Less than 24 hours after Democrats gained control of the House, Donald Trump has forced Jeff Sessions to resign. It is a brazen and aggressive move that challenges both Democrats and Republicans, says Michael Knigge.
It has long been known that Attorney General Jeff Sessions, much maligned and routinely ridiculed by Donald Trump, would be ousted soon after the midterm elections. But the president's decision to fire Sessions less than one full day after the end of the midterms in which Democrats seized control of the House of Representatives nevertheless comes, if not as a shock, then as a small surprise even for seasoned Trump watchers.
It probably shouldn't, though. First, by axing Sessions with everyone else still trying to get their groggy heads around what happened in the midterms, Trump opens up a new political battlefield and deflects attention away from the elections and the Republicans' diminished Congressional power. Second, by firing Sessions quickly and boldly Trump once again made the world orbit around him — typical for a man who despises not being the center of attention. Third, by getting rid of Sessions Trump gets out of his defensive midterm election posture and on the offensive, a tactic he uses when he feels under pressure.
Russia probe under threat
To comprehend just how daring, if not reckless, Trump's action is, it is important to understand that firing Sessions was one of the few issues that both Congressional Democrats and key Congressional Republicans had repeatedly warned the president not to do. As a former senator, Sessions still has many friends in Congress, including influential Republican Senator and newfound Trump friend Lindsay Graham, who pushed Trump not to fire him.
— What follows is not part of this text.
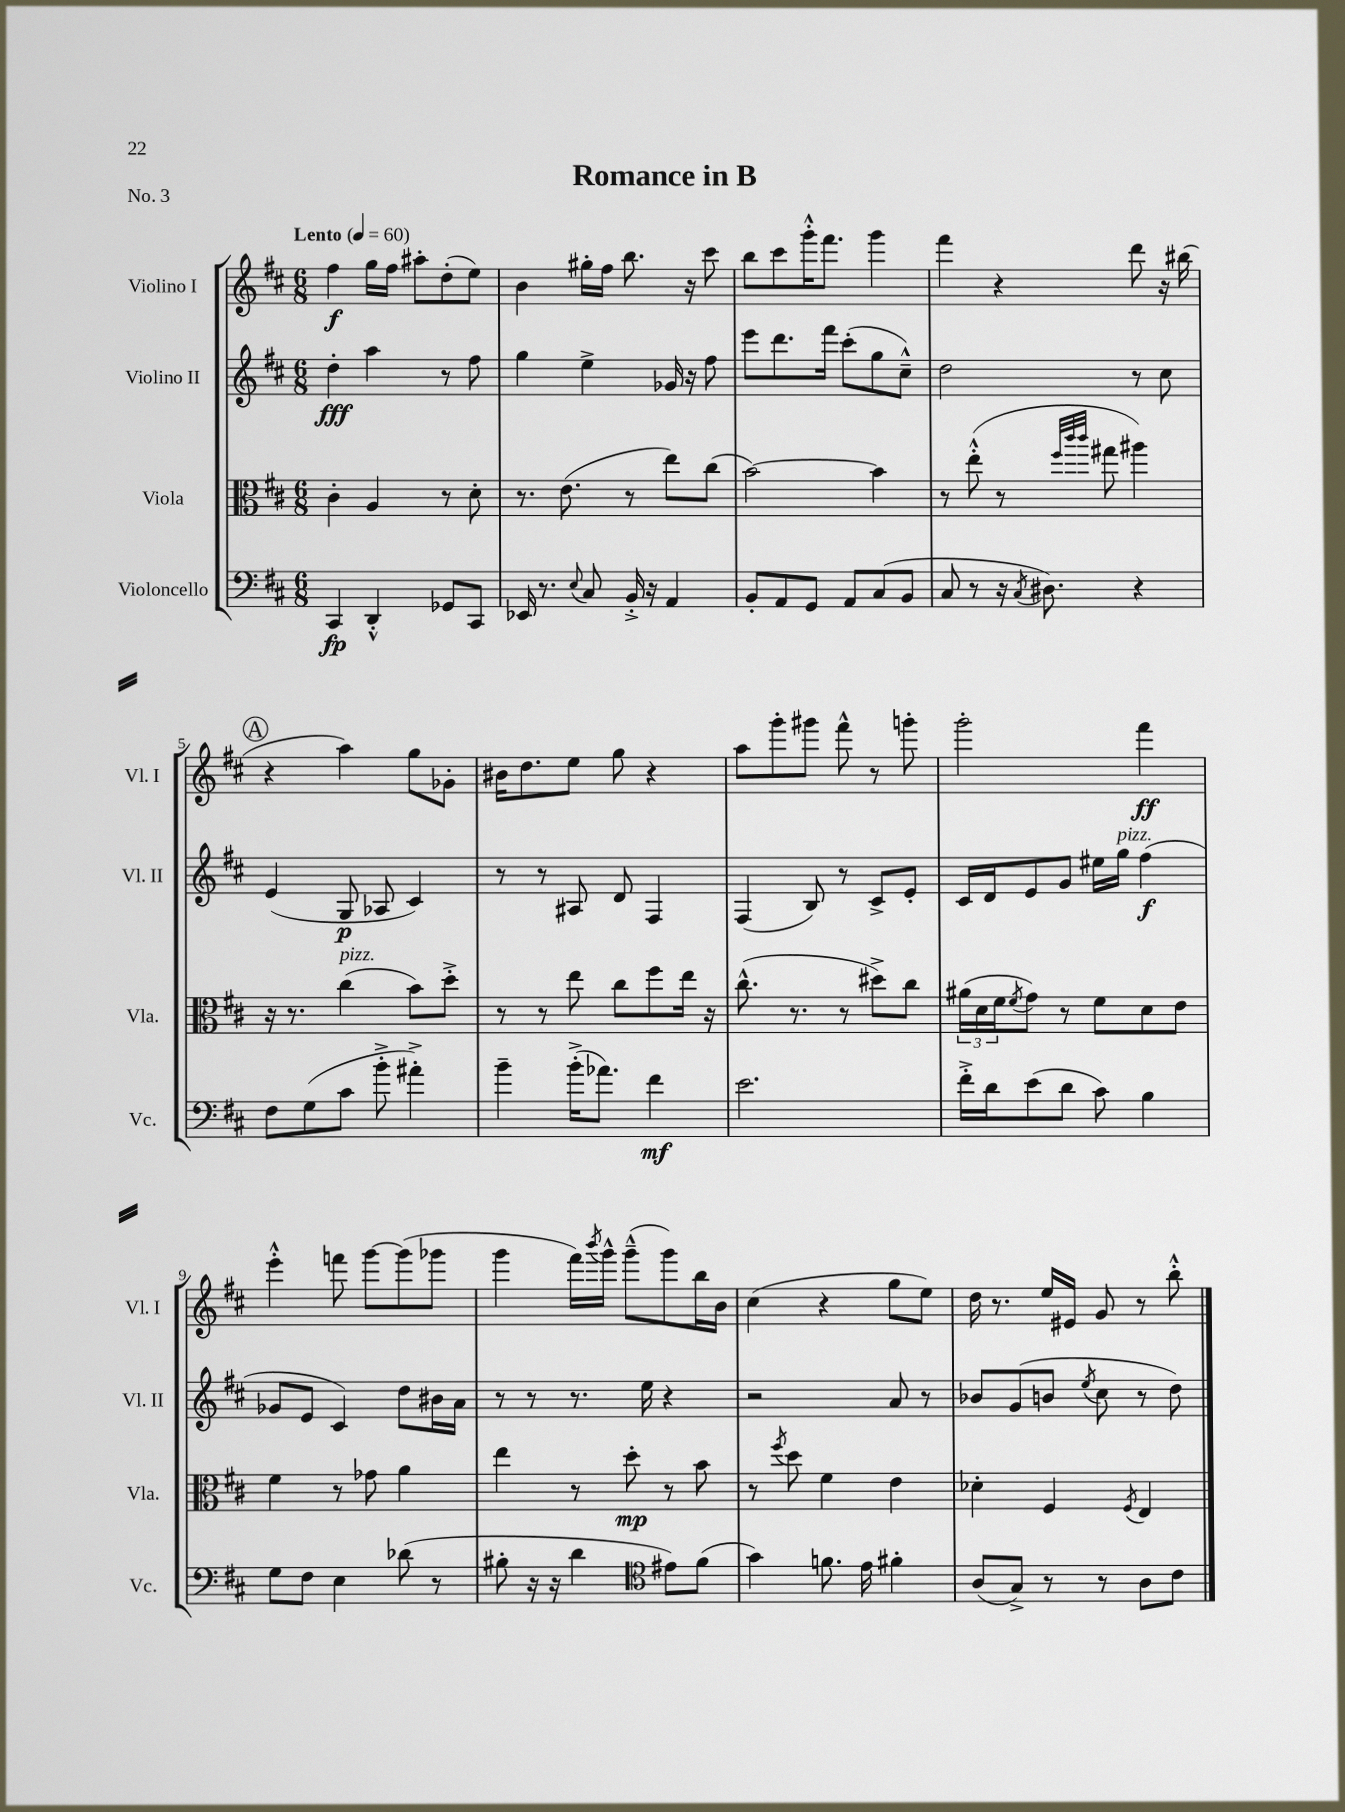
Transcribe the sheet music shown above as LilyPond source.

Sessions, despite his many shortcomings, was also viewed by many lawmakers as the best guarantor that the Russia probe by special counsel Robert Mueller would be conducted unimpeded by the White House.
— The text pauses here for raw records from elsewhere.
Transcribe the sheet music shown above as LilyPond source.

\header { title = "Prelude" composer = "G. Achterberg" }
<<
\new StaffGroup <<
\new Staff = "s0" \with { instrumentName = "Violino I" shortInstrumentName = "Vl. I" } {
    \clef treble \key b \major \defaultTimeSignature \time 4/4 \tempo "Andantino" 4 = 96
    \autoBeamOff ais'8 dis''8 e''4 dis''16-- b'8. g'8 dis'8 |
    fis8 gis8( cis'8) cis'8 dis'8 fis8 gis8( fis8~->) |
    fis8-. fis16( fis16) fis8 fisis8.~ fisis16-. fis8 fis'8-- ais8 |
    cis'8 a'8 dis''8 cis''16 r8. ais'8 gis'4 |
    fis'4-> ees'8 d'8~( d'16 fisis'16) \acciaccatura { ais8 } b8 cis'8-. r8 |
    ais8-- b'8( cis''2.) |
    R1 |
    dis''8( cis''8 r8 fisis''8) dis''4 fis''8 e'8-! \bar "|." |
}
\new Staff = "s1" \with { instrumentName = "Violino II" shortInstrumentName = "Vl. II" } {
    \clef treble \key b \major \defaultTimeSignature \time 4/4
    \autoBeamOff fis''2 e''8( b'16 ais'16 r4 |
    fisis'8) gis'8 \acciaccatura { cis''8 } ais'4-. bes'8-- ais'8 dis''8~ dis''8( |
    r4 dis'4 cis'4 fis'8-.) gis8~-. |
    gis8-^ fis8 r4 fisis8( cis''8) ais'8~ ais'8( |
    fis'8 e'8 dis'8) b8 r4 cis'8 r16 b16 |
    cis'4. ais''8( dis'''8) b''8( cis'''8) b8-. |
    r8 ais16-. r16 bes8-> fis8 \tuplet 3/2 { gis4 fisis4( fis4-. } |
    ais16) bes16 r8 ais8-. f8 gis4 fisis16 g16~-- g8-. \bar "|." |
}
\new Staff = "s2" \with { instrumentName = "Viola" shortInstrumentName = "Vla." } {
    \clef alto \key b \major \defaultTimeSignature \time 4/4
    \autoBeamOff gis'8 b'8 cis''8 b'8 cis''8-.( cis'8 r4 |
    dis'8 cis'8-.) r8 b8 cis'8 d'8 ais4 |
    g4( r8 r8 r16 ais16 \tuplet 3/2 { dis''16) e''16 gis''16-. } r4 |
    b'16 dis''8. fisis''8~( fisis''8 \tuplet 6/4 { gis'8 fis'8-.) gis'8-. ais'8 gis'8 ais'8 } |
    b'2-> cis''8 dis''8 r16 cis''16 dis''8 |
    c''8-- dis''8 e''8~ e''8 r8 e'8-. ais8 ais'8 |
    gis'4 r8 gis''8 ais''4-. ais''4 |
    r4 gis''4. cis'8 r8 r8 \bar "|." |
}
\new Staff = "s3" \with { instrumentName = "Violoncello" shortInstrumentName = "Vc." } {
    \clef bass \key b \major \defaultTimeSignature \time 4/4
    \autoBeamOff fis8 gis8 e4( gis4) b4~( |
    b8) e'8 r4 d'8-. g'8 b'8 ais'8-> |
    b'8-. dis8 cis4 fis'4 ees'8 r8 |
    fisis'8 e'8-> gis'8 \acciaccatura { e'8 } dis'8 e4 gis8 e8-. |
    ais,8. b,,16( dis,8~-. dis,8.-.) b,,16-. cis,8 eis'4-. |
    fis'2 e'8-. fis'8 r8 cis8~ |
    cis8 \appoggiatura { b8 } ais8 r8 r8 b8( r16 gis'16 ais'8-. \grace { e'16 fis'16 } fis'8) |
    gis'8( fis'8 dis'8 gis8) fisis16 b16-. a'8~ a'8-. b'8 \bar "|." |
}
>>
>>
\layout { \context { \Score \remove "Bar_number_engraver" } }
Sessions had recused himself from overseeing the probe because of personal implications in the issue, instead assigning it to his deputy, Rod Rosenstein. More than that, Sessions had repeatedly made clear that he would not interfere in the process and that he would also not fire or reassign Rosenstein. Sessions' refusal to ax Rosenstein or cripple the Mueller probe was naturally deemed a personal affront by a president who has little interest or patience for the rule of law. Trump views everything as a potential danger, so it was always clear that Sessions had to go and that Rosenstein likely will have to follow soon.
But we are not at that point yet. Of course it is the clear prerogative of a president to dismiss his attorney general. Trump obviously knows this and appears to bet that firing Sessions alone will not trigger enough bipartisan outrage to endanger him. He may be right. But the fact that Sessions' acting successor, Matthew Whittaker, has previously voiced strong doubts about the Mueller probe and mulled over how to hamper and slow down the investigation is alarming — and probably the reason why Trump selected him.
A challenge to Congress
Whittaker's previous musings about undermining the Mueller probe and capping its finances — views long shared by others in Trump's circle — may hint at what the White House's strategy might be. Instead of ordering Whittaker to fire Rosenstein outright and close the investigation, which likely would trigger impeachment proceedings, Trump may want Whittaker to slowly cripple the Mueller probe financially and structurally and hope he can get away with it.
Democrats and Republicans must not let that happen. Trump, on day one after the midterms, has just issued the biggest challenge imaginable to Congressional lawmakers. It is essential for democracy and the rule of law that they answer it swiftly and decisively.